The effect of the regulations on Kentucky’s generating capacity could be far reaching. For example, like many other utilities, Louisville Gas & Electric recently announced plans for new generating capacity that will use natural gas rather than coal to meet the EPA regulations.
It’s not yet clear how much of the cost for building new power-generating capacity will be passed on to consumers and industries.
Meanwhile, the future is still uncertain for the Big Sandy power plant operated by American Electric Power in Louisa. AEP recently withdrew a request to the Public Service Commission to spend $1 billion to upgrade the plant to meet the 2015 regulations – a cost that would have been passed on to ratepayers in one of the poorest parts of the state.
However, the company has said it may not need the generating capacity from the 49-year-old plant, possibly leading to its closure. The company would have to shut down the plant at least temporarily in any case because it does not have time to install the upgrades prior to the deadline. AEP has announced it will close five of its 21-coal fired plants.
Research pursuing bright ideas
To prepare for this uncertain future, Kentucky has invested in research to increase its energy efficiency as well as technology that would allow coal to remain a vital energy source.
Using American Recovery and Reinvestment Act of 2009 funding, the state has invested about $68 million in 26 energy-efficiency programs that touched nearly every segment of the commonwealth’s economy, including agriculture, manufacturing, construction and education.
“The infusion of that amount of money helped jump start Kentucky and leapfrogged us 10 years in the efficiency area,” Davies said.
For instance, the state now has three schools that qualify as near net-zero energy buildings, meaning they produce as much energy as they consume; Richardsville Elementary in Warren County (profiled in The Lane Report in December 2010) was the first such school in the nation.
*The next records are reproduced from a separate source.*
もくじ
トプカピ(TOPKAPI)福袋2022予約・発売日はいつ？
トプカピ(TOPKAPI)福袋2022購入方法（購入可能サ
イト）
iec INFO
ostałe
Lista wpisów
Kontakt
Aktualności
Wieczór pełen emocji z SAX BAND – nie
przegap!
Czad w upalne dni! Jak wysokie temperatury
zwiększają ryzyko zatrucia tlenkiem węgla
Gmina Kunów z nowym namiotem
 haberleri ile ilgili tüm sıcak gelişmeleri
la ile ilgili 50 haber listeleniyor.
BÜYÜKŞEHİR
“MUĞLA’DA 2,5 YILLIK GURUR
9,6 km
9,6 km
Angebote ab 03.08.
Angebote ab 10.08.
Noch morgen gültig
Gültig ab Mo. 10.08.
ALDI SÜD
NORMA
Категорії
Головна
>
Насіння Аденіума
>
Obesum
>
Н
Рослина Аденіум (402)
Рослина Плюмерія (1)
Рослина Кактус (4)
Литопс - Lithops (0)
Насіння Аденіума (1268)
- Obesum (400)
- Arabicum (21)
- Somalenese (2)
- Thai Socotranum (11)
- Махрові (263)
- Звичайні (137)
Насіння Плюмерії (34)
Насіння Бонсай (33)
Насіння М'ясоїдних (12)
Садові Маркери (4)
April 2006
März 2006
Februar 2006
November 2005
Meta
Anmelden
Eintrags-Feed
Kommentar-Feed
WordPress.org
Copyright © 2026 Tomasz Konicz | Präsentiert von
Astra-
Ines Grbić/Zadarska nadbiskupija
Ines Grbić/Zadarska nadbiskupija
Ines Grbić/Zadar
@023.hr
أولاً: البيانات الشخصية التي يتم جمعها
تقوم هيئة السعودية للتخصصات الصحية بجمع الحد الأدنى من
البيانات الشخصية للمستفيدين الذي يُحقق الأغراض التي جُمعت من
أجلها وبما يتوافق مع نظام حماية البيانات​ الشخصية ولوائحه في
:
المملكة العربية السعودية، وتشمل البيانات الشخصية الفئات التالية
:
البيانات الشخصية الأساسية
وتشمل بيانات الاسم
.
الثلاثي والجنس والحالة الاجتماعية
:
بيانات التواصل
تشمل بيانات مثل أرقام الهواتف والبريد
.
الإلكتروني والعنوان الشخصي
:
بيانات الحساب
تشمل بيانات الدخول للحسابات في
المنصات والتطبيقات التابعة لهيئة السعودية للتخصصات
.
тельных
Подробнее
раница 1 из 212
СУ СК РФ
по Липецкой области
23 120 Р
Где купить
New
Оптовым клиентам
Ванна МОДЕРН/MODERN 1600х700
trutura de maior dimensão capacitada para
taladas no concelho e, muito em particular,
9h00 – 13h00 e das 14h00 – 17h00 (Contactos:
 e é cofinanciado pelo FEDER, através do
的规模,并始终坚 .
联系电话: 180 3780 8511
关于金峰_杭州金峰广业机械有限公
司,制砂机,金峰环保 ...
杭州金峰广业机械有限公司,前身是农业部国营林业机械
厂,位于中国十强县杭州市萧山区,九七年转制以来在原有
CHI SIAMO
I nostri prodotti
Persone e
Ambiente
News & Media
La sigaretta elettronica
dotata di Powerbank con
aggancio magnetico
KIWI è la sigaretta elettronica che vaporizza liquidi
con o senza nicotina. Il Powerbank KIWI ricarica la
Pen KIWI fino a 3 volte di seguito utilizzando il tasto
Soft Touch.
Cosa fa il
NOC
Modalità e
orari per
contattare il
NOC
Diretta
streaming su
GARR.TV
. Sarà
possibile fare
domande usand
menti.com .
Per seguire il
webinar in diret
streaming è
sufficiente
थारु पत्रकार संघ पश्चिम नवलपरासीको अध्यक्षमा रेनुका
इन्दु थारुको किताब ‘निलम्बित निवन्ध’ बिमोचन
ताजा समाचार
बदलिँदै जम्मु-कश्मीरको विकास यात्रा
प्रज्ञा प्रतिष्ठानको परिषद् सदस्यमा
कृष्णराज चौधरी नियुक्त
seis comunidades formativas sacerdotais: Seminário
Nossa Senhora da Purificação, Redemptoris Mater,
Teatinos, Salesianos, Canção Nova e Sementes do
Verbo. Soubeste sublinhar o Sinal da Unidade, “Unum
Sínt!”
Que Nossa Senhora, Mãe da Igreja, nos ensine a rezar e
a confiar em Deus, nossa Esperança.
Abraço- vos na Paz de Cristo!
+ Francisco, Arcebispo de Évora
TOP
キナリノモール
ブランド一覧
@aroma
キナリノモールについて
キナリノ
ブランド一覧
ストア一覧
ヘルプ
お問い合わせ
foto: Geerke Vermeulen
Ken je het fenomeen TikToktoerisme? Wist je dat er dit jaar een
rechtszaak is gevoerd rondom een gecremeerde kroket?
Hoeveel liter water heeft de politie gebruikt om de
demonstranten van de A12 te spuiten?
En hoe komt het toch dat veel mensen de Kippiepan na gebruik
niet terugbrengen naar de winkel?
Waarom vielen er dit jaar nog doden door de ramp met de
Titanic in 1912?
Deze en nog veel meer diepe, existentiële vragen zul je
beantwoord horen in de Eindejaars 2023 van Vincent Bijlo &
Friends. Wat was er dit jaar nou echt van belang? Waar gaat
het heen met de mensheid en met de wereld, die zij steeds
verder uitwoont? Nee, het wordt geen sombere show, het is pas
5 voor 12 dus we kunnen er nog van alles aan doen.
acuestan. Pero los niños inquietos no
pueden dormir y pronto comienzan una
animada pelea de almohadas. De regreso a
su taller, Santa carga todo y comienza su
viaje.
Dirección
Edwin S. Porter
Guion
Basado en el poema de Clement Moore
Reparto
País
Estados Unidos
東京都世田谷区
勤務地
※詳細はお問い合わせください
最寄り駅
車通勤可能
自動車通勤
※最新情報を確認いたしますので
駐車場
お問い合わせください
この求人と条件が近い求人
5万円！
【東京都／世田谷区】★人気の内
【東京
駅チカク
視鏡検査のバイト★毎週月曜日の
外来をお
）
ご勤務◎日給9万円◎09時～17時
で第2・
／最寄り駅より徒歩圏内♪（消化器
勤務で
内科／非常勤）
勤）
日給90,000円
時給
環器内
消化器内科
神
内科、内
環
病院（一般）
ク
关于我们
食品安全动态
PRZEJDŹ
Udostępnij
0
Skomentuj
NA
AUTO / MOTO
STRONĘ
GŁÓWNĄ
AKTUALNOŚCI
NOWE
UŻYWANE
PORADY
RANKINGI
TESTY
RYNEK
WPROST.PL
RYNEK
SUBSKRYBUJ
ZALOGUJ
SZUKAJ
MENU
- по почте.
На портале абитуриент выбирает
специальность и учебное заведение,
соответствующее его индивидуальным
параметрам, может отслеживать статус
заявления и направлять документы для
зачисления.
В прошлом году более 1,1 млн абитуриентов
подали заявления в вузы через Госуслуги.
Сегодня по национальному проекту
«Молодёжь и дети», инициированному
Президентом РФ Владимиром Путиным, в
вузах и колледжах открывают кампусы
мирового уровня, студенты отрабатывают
Other Kentucky schools are working to meet the government’s Energy Star standards for efficiency.
“Communities are finding that building to that standard really doesn’t cost much more, but it really helps on an operational basis in reducing their energy costs,” Davies said.
The University of Kentucky’s Center for Applied Energy Research and the University of Louisville’s Conn Center are working on a variety of energy-related projects, separately and together. Some involve energy-efficiency; others focus on alternative energy sources as well as new ways to make coal a more viable energy source in the face of tightening regulations.
For instance, CAER was awarded a U.S. Department of Energy grant to improve carbon-capture systems at coal-fired power plants. The goal is to refine methods to capture carbon from power plant emissions that use as little energy as possible in the process. Other projects include coal-to-liquid conversions and a project to convert coal and biomass into vehicle fuels. A pilot project under way will produce one barrel of fuel a day, according to Rodney Andrews, director of CAER.
In addition, the Kentucky-Argonne Battery Manufacturing Research and Development Center has begun research into developing better ways of constructing, manufacturing and managing lithium-ion batteries used in electric vehicles and other devices that use advanced rechargeable batteries. The U.S. Department of Energy’s Chicago-based Argonne National Laboratory entered a unique partnership with UK and UofL in 2009 to create the one-of-a-kind manufacturing R&D site near Lexington.
Such energy-focused research will continue regardless of short-term fluctuations in prices.
“Our focus is utilizing the state’s natural resources and continuing to improve the technologies to keep it competitive,” Andrews said.